Ia memanfaatkan waktu luangnya di antara jadwal kuliah untuk menjajakan jasanya.

"Kalaupun memang habis, paling nanya-nanya sih kayak, kan ada kafe dekat rumah juga gitu, pernah part-time juga gitu, Sabtu Minggu. Cukup sering juga sih, pokoknya setiap ada yang nawarin, dan aku lagi enggak kuliah, aku ambil di hari apapun itu gitu," tambahnya.

Keputusan Yuli untuk melanjutkan kuliah sempat mengejutkan kedua orang tuanya.

Mereka meminta Yuli berpikir dua kali karena masih ada empat adik yang harus dihidupi.

Namun, Yuli tidak mengubah niatnya.

Dia berkomitmen untuk mengejar cita-citanya melalui beasiswa, dan beruntungnya, ia berhasil mendapatkannya.

Yuli rutin berangkat dari Ciomas ke Kampus Trisakti di Jakarta Timur menggunakan KRL, tanpa menyewa kos demi menghemat biaya hidup.

Meskipun begitu, perjalanan yang ia lakukan tidak selalu mulus.

Ia sering mendapatkan skeptisisme dari orang-orang di sekitarnya, yang meragukan kemampuannya untuk berkuliah.

"Itu (diragukan) enggak cuma satu orang gitu. Hampir selentingannya kedenger terus," ujarnya.

Keluarga Yuli pun mengalami stigma negatif ketika orang-orang meragukan keputusan ayahnya untuk mengizinkannya berkuliah.

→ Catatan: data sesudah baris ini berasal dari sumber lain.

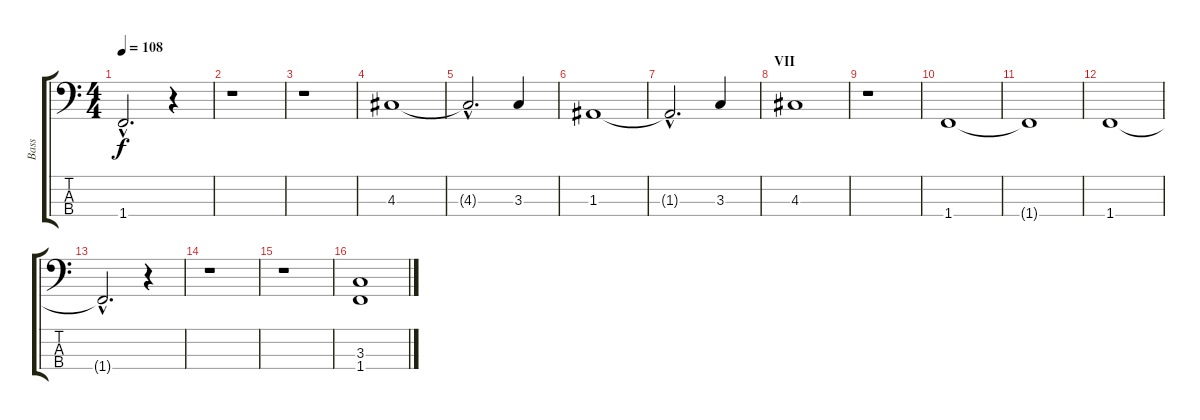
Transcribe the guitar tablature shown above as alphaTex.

Bahkan, ayah dan adiknya yang bekerja untuk menghidupi keluarga sempat dituduh mencuri.

"Sampai ayah tuh bener-bener dijatuhkan banget gitu karena ayah kan memang ngambilin barang-barang gitu sampai dituduh mencuri. Adikku juga kerja sampai diberhentikkan kerja karena dituduh mencuri itu sampai surat polisi pun dipanggil," ceritanya dengan nada sedih.

Beruntung, Yuli berkuliah di kampus yang mendukungnya.

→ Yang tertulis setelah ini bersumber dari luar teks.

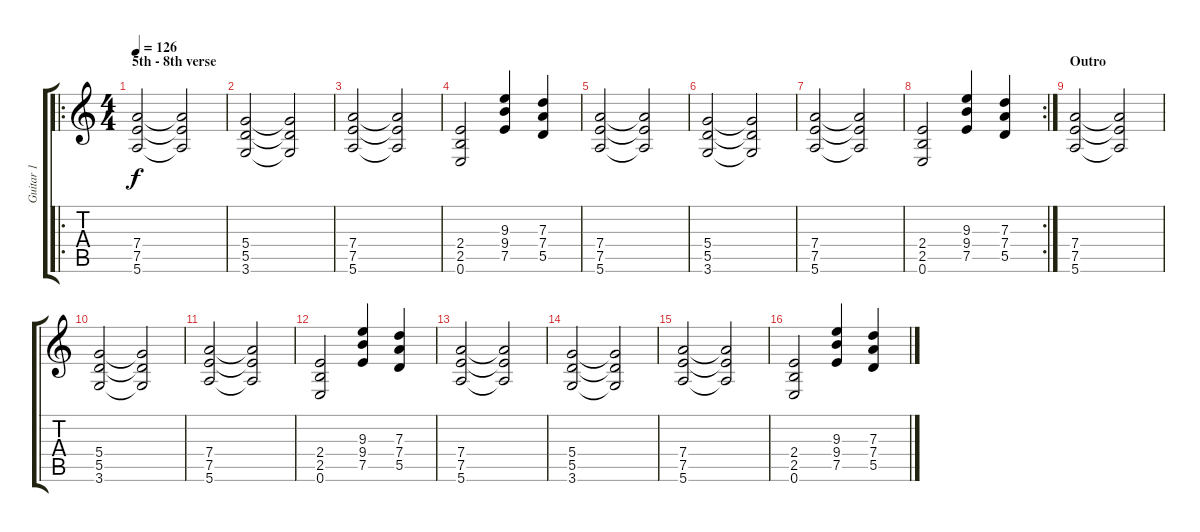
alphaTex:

Dosen dan teman-temannya memberikan dukungan penuh dalam usahanya untuk mendapatkan gelar D3 Transportasi dan Logistik.

Kini, setelah lulus, Yuli telah berhasil mendapatkan pekerjaan yang lebih baik di sebuah perusahaan permodalan.

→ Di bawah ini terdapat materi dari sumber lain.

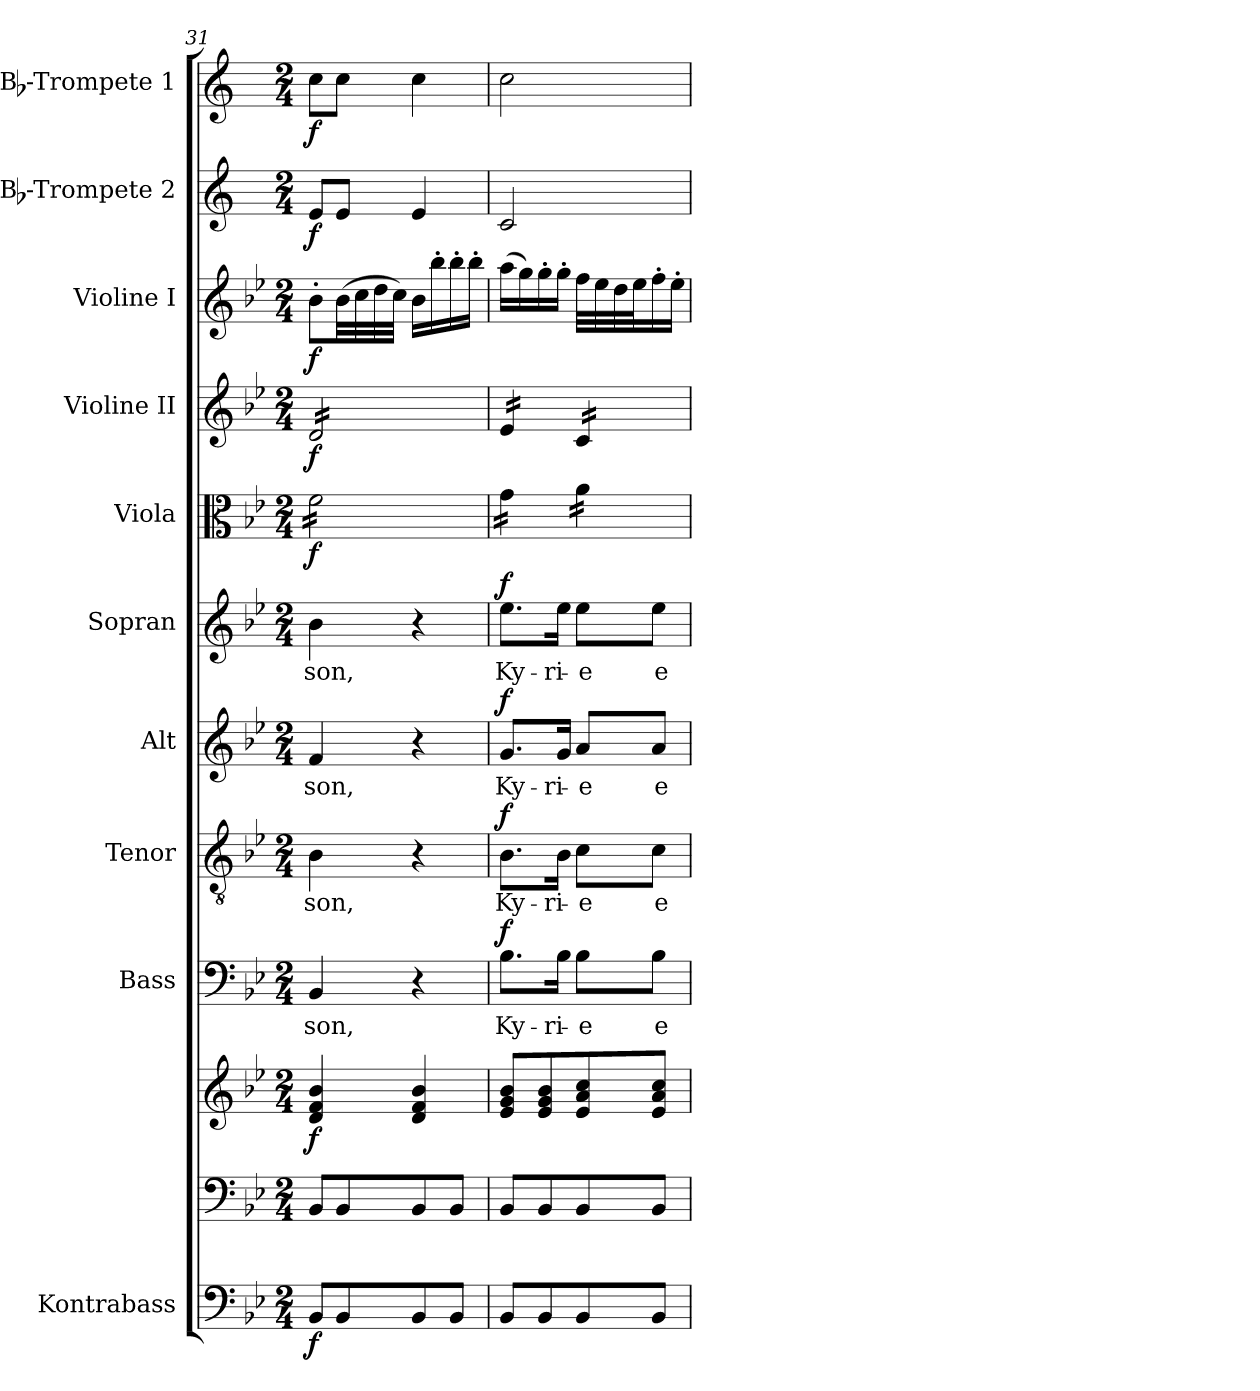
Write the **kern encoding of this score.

Perjuangan Yuli untuk keluar dari lorong gelap kemiskinan kini menunjukkan hasil.

Dia mulai mengajak adik-adiknya untuk melanjutkan pendidikan ke jenjang yang lebih tinggi.

"Setidaknya, pikiran mereka akan terbuka jika mendapatkan pendidikan yang lebih tinggi," kata Yuli.

Dengan tekad dan kerja keras, Yuli telah menunjukkan bahwa pendidikan adalah kunci untuk mengubah nasib, meski harus melawan stigma dan tantangan yang datang.